Advertisers should consider each customer relationship as a story and each purchase as a chapter. When a customer buys something, they likely don’t want another overt sales pitch for the next interaction. As such, your personalized content needs to nurture them and consider where they are in the customer lifecycle, rather than calling for another purchase immediately. Sure, there’s always a good chance a customer will capitalize on a promotion or sale right after making a purchase, but the overwhelming probability suggests another kind of content will work better. For example, if a customer’s last purchase was a tool set for a dorm room, content about decorating dorms and small apartments will likely be more valuable to them than direct offers for more purchases. When brands shift to a next-best-offer approach, they encourage further sales by becoming a part of their customers’ lives–a trusted resource rather than just a store.
Shift Now, Not When It’s Too Late
The time for companies to augment programmatic with personalization is now. Marketing technology is emerging from major players that makes personalized content a reality. Many of these organizations currently possess a significant amount of industry, market, and customer data. For them, the next move is monetizing this information and developing new marketing and advertising technologies aimed at personalizing each interaction.

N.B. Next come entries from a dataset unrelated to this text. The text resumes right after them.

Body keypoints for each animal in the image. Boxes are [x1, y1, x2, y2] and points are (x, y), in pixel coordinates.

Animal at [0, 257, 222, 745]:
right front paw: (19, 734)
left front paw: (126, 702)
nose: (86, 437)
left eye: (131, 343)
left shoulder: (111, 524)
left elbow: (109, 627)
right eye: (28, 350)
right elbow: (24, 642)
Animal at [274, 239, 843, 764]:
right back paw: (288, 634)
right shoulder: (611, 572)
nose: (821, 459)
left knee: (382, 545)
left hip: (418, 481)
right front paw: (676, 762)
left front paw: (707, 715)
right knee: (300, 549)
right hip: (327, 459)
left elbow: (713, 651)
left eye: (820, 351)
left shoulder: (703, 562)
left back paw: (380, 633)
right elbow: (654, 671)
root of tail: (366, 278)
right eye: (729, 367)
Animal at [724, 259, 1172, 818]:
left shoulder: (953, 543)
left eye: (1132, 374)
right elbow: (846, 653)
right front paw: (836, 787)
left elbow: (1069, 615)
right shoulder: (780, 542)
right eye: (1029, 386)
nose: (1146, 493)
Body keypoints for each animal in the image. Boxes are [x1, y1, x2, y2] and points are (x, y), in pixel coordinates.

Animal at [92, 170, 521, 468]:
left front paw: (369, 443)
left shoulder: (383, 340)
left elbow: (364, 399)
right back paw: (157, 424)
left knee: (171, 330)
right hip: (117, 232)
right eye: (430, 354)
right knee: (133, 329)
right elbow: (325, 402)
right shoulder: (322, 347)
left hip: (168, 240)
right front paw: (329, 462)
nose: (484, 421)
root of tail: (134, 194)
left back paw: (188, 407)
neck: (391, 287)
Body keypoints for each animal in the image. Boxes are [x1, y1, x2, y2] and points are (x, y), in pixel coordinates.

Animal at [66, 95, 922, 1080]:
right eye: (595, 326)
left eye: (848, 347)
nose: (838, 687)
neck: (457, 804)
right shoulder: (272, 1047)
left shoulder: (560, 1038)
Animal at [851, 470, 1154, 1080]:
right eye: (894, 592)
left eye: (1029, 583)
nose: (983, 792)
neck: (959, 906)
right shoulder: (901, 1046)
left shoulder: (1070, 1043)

As more technology for programmatic personalization enters the market, it’s critical for organizations to take advantage of it instead of sticking to the status quo. Programmatic advertising without personalization has driven countless people to install ad blockers. Because of this, neither advertisers nor publishers have seen the results they want. The consequences of continuing to ignore personalization in digital advertising are too significant too ignore. Once programmatic personalization technology becomes pervasive, organizations will see customers who not only accept ads, but also are more engaged with it and loyal to the brand.